Il poursuit : « Et nous, me direz-vous ? Il y a moins de trois années que nous sommes aux manettes, ce qui au regard de mon prédécesseur est peu, et je crois que nous n’avons pas à rougir de notre action. Avec les adjoints, les conseillers municipaux, et aussi grâce à la collaboration des services techniques et administratifs, nous avons pu remplir de nombreux objectifs et nous engager dans l’accomplissement de notre projet politique. »
Le discours est tout entier présent dans son préambule comme l’œuf dans sa coquille. Vous avez déjà compris : le maire de Pénestin fait ce qu’il sait faire. Il invente, il enjolive, il affabule. Je suis désolé, j’aurais aimé vous dire qu’il a tiré le bilan de l’année écoulée et tracé les grandes lignes de ses projets à venir. Vous auriez pu juger sur pièces. Mais lorsque quelqu’un ment, lorsqu’il triche et louvoie entre les faits qu’il invente et ceux qu’il omet, la vérité commande d’appeler les choses par leur nom : une imposture est une imposture, un mensonge est un mensonge. A quoi bon tenir un blog sinon ? Ne pas dénoncer un mensonge ou une imposture, c’est s’en rendre complice.
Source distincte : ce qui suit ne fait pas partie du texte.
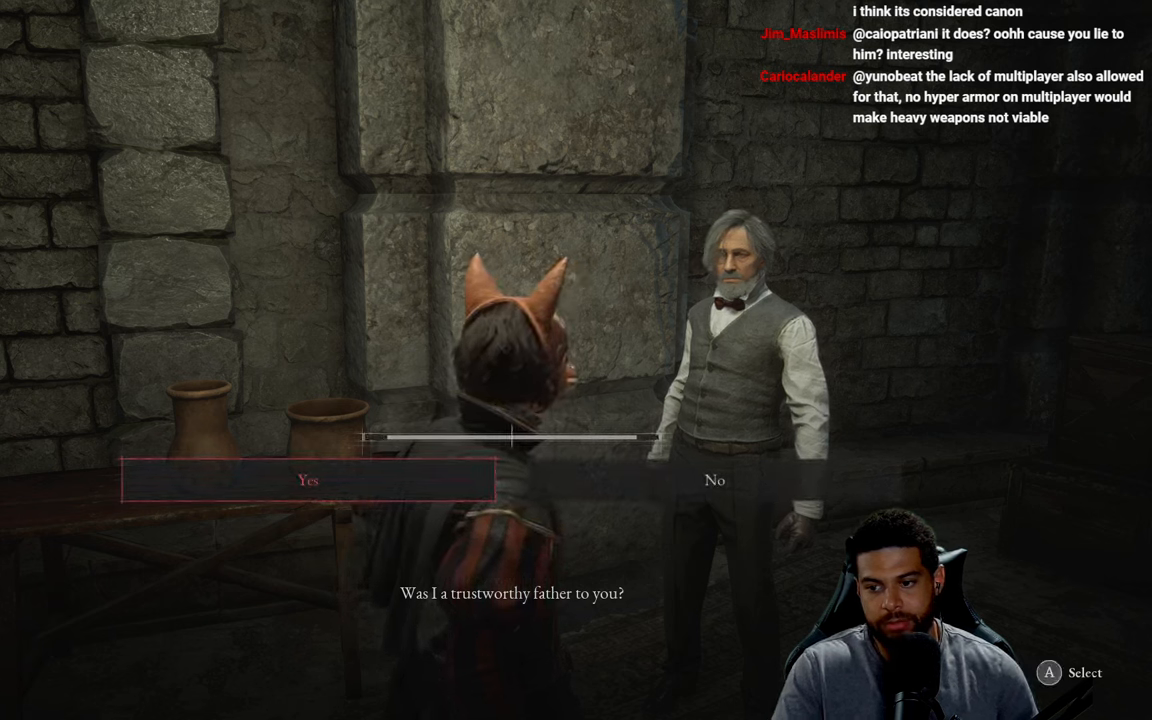
{"buttons": [], "left_stick": "center", "right_stick": "center", "events": [[133, "DPAD_RIGHT", "down"], [350, "DPAD_RIGHT", "up"]]}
Voici notre commune telle que son maire la rêve. “Les conseillers municipaux sont au rendez-vous”, n’est-ce pas ? (même s’il n’adresse plus la parole à trois d’entre eux/elles et répand son fiel sur eux) Il n’a pas remarqué le départ de Cindy, la chargée des animations (poussée à la démission par un harcèlement méthodique après deux années d’un investissement jugé par tous très satisfaisant). Le maire peut ainsi, sans la nommer, faire le bilan du « renouvellement par la mairie des animations » proposées en été et de la « volonté de faire de Pénestin un territoire d’art », il peut féliciter « l’ensemble de l’équipe animations » (sans dire non plus que trois élues de la Commission animations, celles-là mêmes qui se plaignent de l’absence de concertation, viennent d’en démissionner en signe de protestation).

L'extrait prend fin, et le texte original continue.